2. Thinking about implementing it in Python, we can generate it with the following code:

from sklearn.metrics import confusion_matrix

#1=Cat| 0=Isn´t a Cat
pic_cats = [1, 0, 1, 1, 0, 0, 1, 1, 1] #List with the real value
pred_cats =  [0, 0, 1, 1, 0, 1, 1, 1, 0] #list with the model output

matrix = confusion_matrix(pic_cats, pred_cats)
print("Confusion Matrix: \n", matrix)

In this example, the photos would be the first list (pics_cats) where 1 indicates that the photo has a cat, and 0 confirms that it does not have a cat. In the list pred_cats are the predictions generated by the model. Both have 10 elements, and each position in the list refers to the same photo.

When running the code it will provide the following output:

Figure 8: Matrix generated according to the data shown.

With other libs, we can make this view a bit more presentable and even customizable:

import matplotlib.pyplot as plt
import seaborn as sns
from sklearn.metrics import confusion_matrix

#1=Cat| 0=Isn´t a Cat
pic_cats = [1, 0, 1, 1, 0, 0, 1, 1, 1] #List with the real value
pred_cats =  [0, 0, 1, 1, 0, 1, 1, 1, 0] #list with the model output

conf_matrix = confusion_matrix(pic_cats, pred_cats)
sns.heatmap(conf_matrix, annot=True, fmt='d')
plt.xlabel('What is expected')
plt.ylabel('What was predicted')
plt.show()

Figure 9: Plotting a Confusion Matrix plot using libraries such as Matplotlib and Seaborn.
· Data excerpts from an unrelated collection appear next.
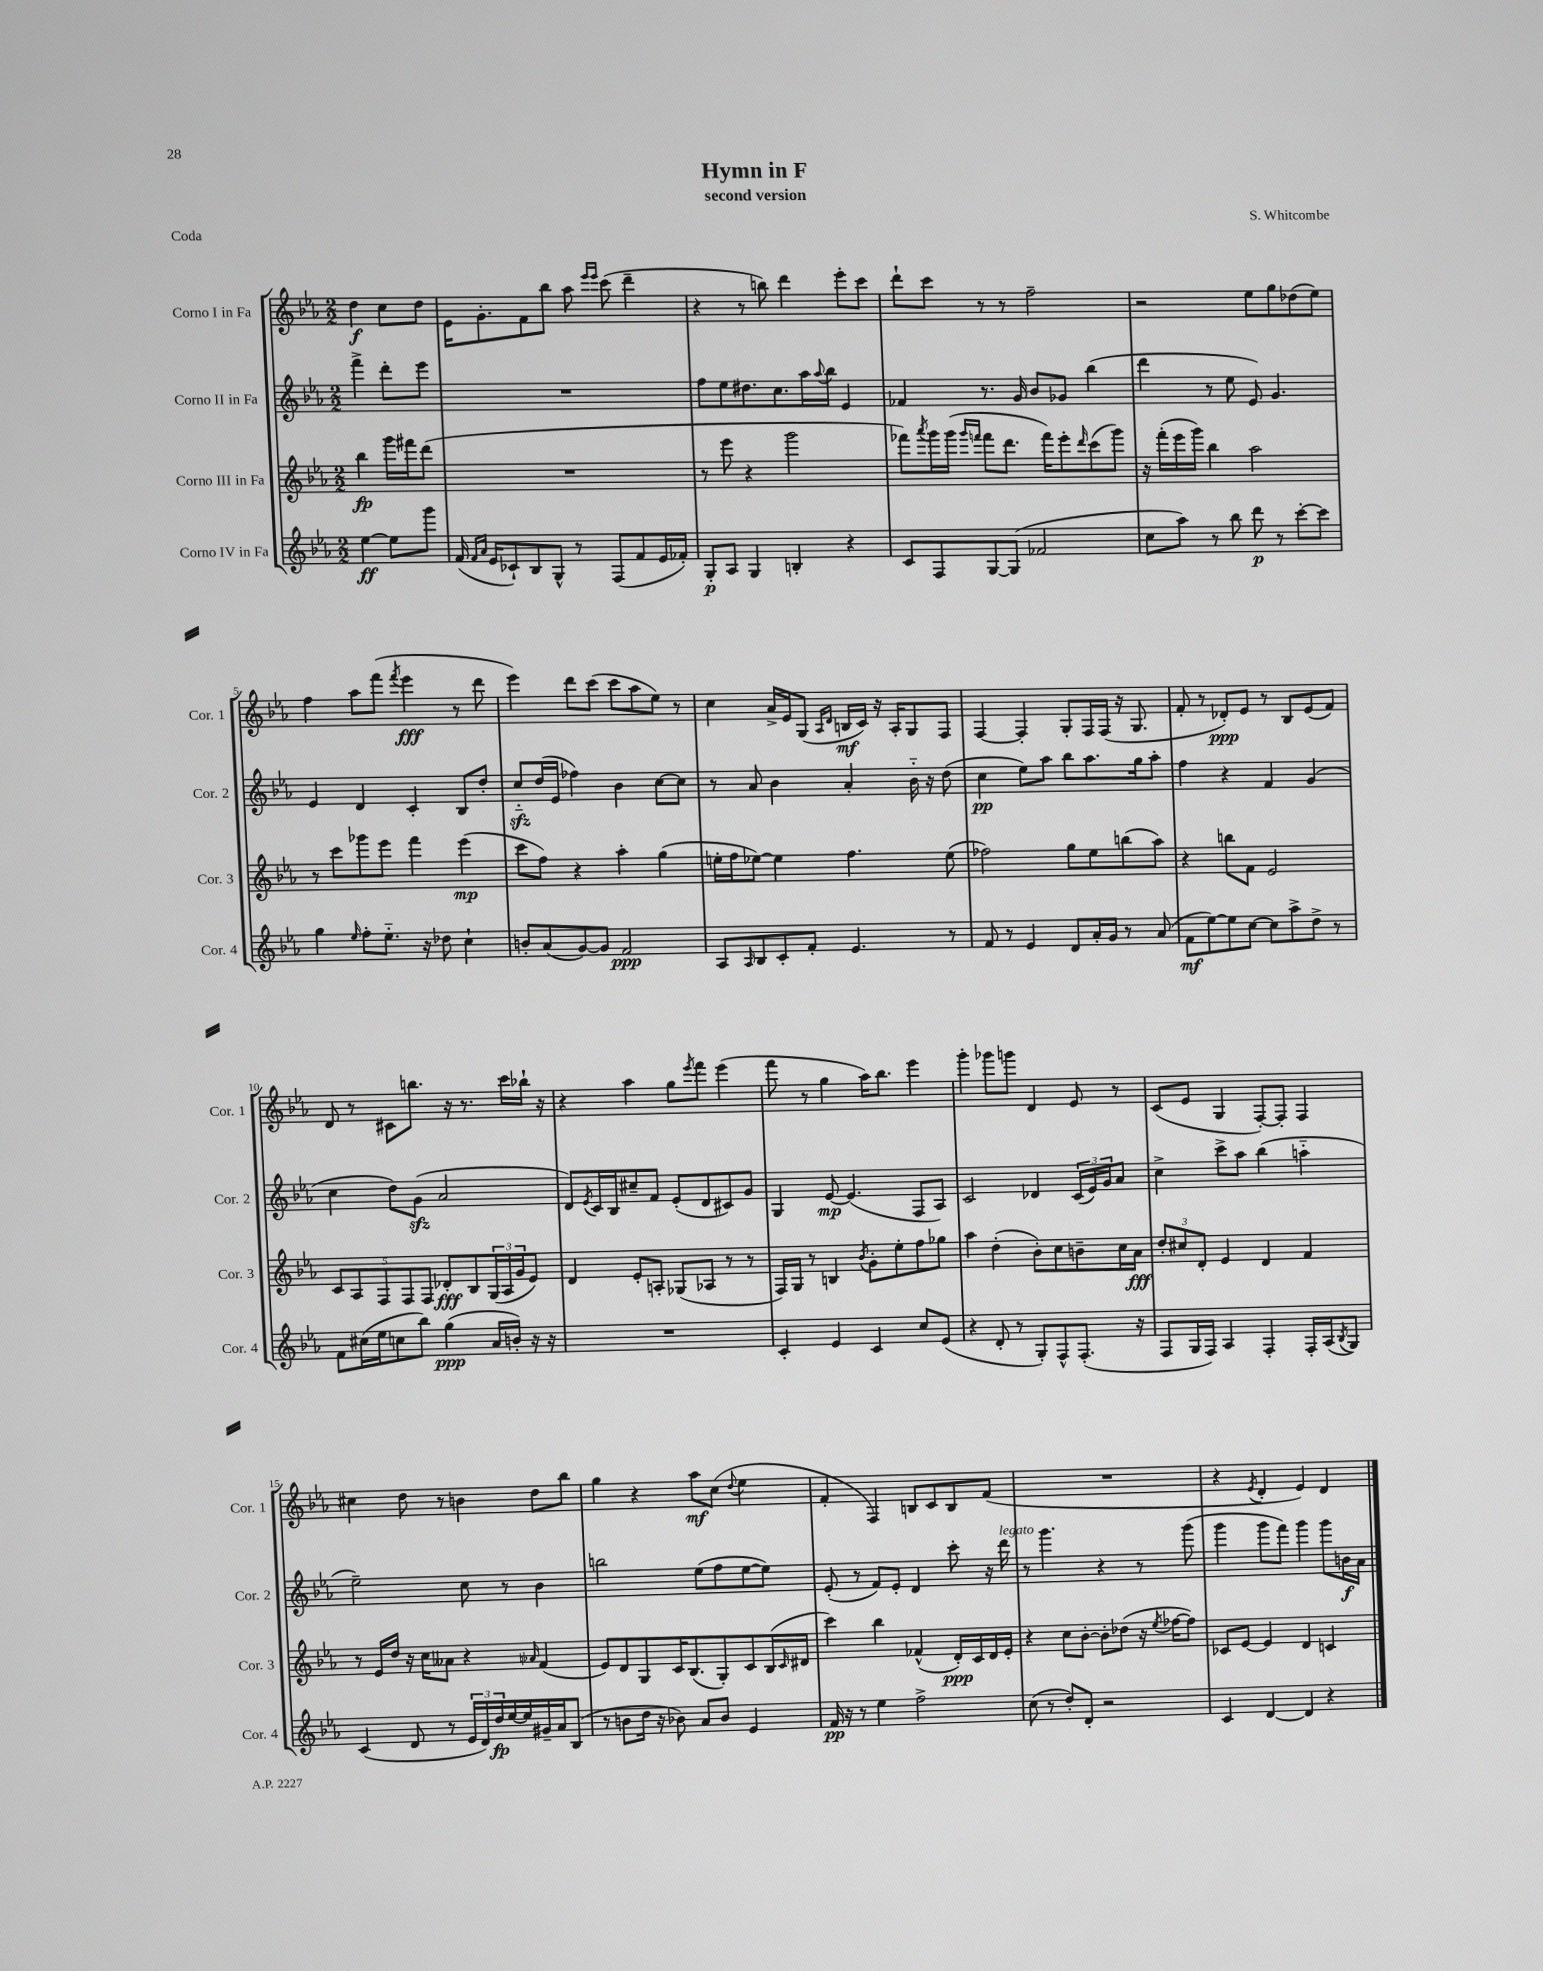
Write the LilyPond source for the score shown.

\header { title = "Hymn in F" composer = "S. Whitcombe" subtitle = "second version" piece = "Coda" }
<<
\new StaffGroup <<
\new Staff = "s0" \with { instrumentName = "Corno I in Fa" shortInstrumentName = "Cor. 1" } {
    \clef treble \key ees \major \numericTimeSignature \time 2/2 \partial 2
    d''4\f c''8 d''8 |
    ees'16 g'8.-. f'8 bes''8 aes''8 \grace { ees'''16 ees'''16 } c'''8( d'''4-- |
    r4 r8 b''8) d'''4 ees'''8-. c'''8 |
    d'''8-! c'''8 r8 r8 f''2-- |
    r2 ees''8 g''8 des''8( ees''8) |
    f''4 aes''8 f'''8( \acciaccatura { f'''8 } ees'''4\fff r8 d'''8 |
    ees'''4) d'''8 c'''8( c'''8 aes''8 ees''8) r8 |
    c''4 aes'16-> ees'16 g8( \grace { aes16 d'16 } b16\mf c'16) r16 aes16-. g8 f8 |
    f4~ f4-. g8-. f16 f16( r16 g8. |
    f'8-. r8 des'8-.\ppp) ees'8 r8 bes8 ees'8( f'8) |
    d'8 r8 cis'8 b''8. r16 r8. c'''16 bes''16-! r16 |
    r4 aes''4 g''8 \acciaccatura { ees'''8 } f'''8 ees'''4( |
    f'''8 r8 g''4 aes''16) bes''8. ees'''4 |
    g'''4-. ges'''8 g'''8 d'4 ees'8 r8 |
    c'8( ees'8 g4 f8~-.) f8-. f4 |
    cis''4 d''8 r8 b'4 d''8 bes''8 |
    g''4 r4 aes''8\mf c''8( \appoggiatura { d''8 } ees''4 |
    f'4-. f4) b8 c'8 b8 f'8( |
    R1 |
    r4 \acciaccatura { ees'8 } d'4-. ees'4) d'4 \bar "|." |
}
\new Staff = "s1" \with { instrumentName = "Corno II in Fa" shortInstrumentName = "Cor. 2" } {
    \clef treble \key ees \major \numericTimeSignature \time 2/2 \partial 2
    f'''4-> d'''8-. ees'''8 |
    R1 |
    f''8 ees''8 dis''8. c''8. aes''16 \appoggiatura { aes''8 } bes''16 ees'4 |
    fes'4 r8. g'16 bes'8 ges'8 bes''4( |
    d'''4 r8 ees''8 ees'8) g'4. |
    ees'4 d'4 c'4-. bes8 d''8-. |
    c''8-_\sfz d''16( ees'16 fes''4) bes'4 c''8~ c''8 |
    r8 aes'8 bes'4 aes'4-. bes'16-_ r16 d''8( |
    c''4\pp ees''8) aes''8 bes''8 aes''8. g''16 aes''8-. |
    f''4 r4 f'4 g'4( |
    c''4 d''8) g'8\sfz( aes'2 |
    d'8) \acciaccatura { ees'8 } c'16 bes16 cis''8-- f'8 ees'8-.( d'8 cis'8) g'8 |
    g4 ees'8~\mp ees'4.( f8 aes8) |
    c'2 des'4 \tuplet 3/2 { c'16( ees'16) g'16 } aes'8 |
    c''4-> c'''8-> aes''8 bes''4( a''4-_ |
    ees''2--) c''8 r8 bes'4 |
    b''2 ees''8( f''8 ees''8~ ees''8) |
    ees'8-.( r8 f'8) ees'8-. d'4 c'''8-. r16 d'''16^\markup { \italic "legato" } |
    r8 g'''4. r4 r8 g'''8( |
    g'''4 g'''8 f'''8) g'''4 g'''8 b'16\f aes'16 \bar "|." |
}
\new Staff = "s2" \with { instrumentName = "Corno III in Fa" shortInstrumentName = "Cor. 3" } {
    \clef treble \key ees \major \numericTimeSignature \time 2/2 \partial 2
    bes''4\fp g'''16 fis'''16 d'''8( |
    R1 |
    r8 ees'''8 r4 g'''2 |
    fes'''8) \acciaccatura { aes'''8 } g'''16 g'''16( \grace { g'''16 f'''16 } f'''8 d'''8. f'''16) ees'''8-. \grace { d'''16 } c'''8( g'''8) |
    r16 f'''16-.( ees'''16 g'''16) bes''4 aes''2 |
    r8 c'''8 ges'''8 ees'''8 f'''4 ees'''4\mp( |
    c'''8 f''8) r4 aes''4-. g''4( |
    e''16-. f''16 ees''8~) ees''4 f''4. ees''8( |
    fes''2) g''8 ees''8 b''8( aes''8) |
    r4 b''8 f'8 ees'2 |
    \tuplet 5/4 { c'8 aes8 f8 f8 f8 } des'8-.\fff bes8 \tuplet 3/2 { g16( aes16 g'16 } ees'8) |
    d'4 ees'8-. a8-. ges8( aes8 r8 r8 |
    f16) g16 r8 b4 \acciaccatura { bes'8 } g'8-. ees''8-. f''8 ges''8 |
    aes''4 d''4-.( bes'8-.) c''8 b'8-- c''16 aes'16\fff |
    \tuplet 3/2 { d''8-. cis''8 d'8-. } ees'4 d'4 f'4 |
    r8 ees'16 d''16 r16 c''16 aeses'8 r4 \grace { aes'16 } f'4( |
    ees'8) d'8 g8 c'16 bes8.( g8-.) c'8 bes16( \grace { c'16 } dis'16 |
    c'''4) bes''4 fes'4-^( d'16-.\ppp) c'16 d'16 ees'16-. |
    r4 c''8 bes'8~-. bes'8-. des''8( r16 \acciaccatura { ees''8 } fes''16~ fes''8) |
    ces'8 ees'8~ ees'4 d'4 c'4 \bar "|." |
}
\new Staff = "s3" \with { instrumentName = "Corno IV in Fa" shortInstrumentName = "Cor. 4" } {
    \clef treble \key ees \major \numericTimeSignature \time 2/2 \partial 2
    ees''4~\ff ees''8 g'''8 |
    f'16( \grace { f'16 aes'16 } ees'16 ces'8-!) bes8 g8-^ r8 f8( f'8 ees'16 fes'16-.) |
    g8-.\p aes8 g4 b4-. r4 |
    c'8 f8 g8~ g8( fes'2 |
    c''8 aes''8) r8 bes''8 d'''8\p r8 c'''8~-. c'''8 |
    g''4 \grace { ees''16 } f''8-. ees''8.-_ r16 des''8 c''4-! |
    b'8-. aes'8( g'8~) g'8 f'2\ppp |
    aes8 \grace { aes16 } bes8 c'8-. f'8-. ees'4. r8 |
    f'8 r8 ees'4 d'8 aes'16-. g'16 r8 aes'8( |
    f'8\mf ees''8~) ees''8 c''8~ c''8 aes''8-> d''8-> r8 |
    f'8 cis''16( ees''16 c''8 bes''8) g''4\ppp( aes'16 b'16-.) r16 r16 |
    R1 |
    c'4-. ees'4 c'4 c''8 ees'8( |
    r4 d'8-. r8 g8-.) f8-^ f8.-.( r16 |
    f8 g16 f16) aes4 f4-. f16-. aes16( \acciaccatura { bes8 } g8) |
    c'4( d'8 r8 \tuplet 3/2 { ees'16 d'16) d''16\fp } ees''16~ ees''16 gis'16-- aes'16 bes8( |
    r8 b'8 d''16 r16 bes'8) aes'8 bes'8 ees'4 |
    f'16\pp r16 r8 ees''4 f''2-> |
    c''8( r8 d''8-.) d'8-. r2 |
    c'4 d'4~ d'4 r4 \bar "|." |
}
>>
>>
Last but not least, we can print the metrics using functions provided by sklearn.

from sklearn.metrics import accuracy_score, precision_score, recall_score, f1_score

accuracy = accuracy_score(pics_cats, pred_cats)
precision = precision_score(pics_cats, pred_cats)
recall = recall_score(pics_cats, pred_cats)
f1 = f1_score(pics_cats, pred_cats)

print("Accuracy: ", accuracy)
print("Precision: ", precision)
print("Recall: ", recall)
print("F1-score: ", f1)

Running the code, we have the output with the metrics:

Figure 10: Metrics printed on the console

Conclusions

Understanding how a confusion matrix works is the first step in understanding how the predictions generated by a Machine Learning model are classified. Then you can get your metrics to understand if the performance is satisfactory. Sometimes out of innocence, we understand that Accuracy is the best measure to evaluate performance. Although it is simple and shows a little of what we want, it is necessary to understand what we should prioritize in our predictions and analyze the other available metrics.

In more delicate cases, such as the prediction of diseases such as cancer, based on images, it is not enough to have just good Accuracy. It is necessary to avoid False Negatives, as this could compromise or impact a life. A case of a False Positive could be something equally bad, but with a more careful medical analysis and other separate tests, it could be understood that it was nothing more than an isolated failure of the model, thus becoming something more circumventable.

Within prediction models, errors are normal. Models that get 100% right tend to be 100% wrong. Even though we are looking for the most efficient model for predictions, it is important to know where the model can go wrong for some more difficult cases. If all cats would need to be identified in photos, it is important to know that in some cases photos of stuffed animals or other animals may be classified as cats. Or if the case would be to ensure that only cats will be identified as cats, thus giving a chance that a photo of a cat from the back will not be classified as a real cat.

Figure 10: Could an artificial intelligence mistake a dog for a loaf of bread?

Using prediction models and calculating performance through the listed metrics, it is possible to understand the strengths and weaknesses of our code. As a Data Scientist, you are in charge not only of implementing the metrics, but also of understanding what conclusions we can draw from them, in addition to prioritizing where our model needs to learn, in order to identify in the best way.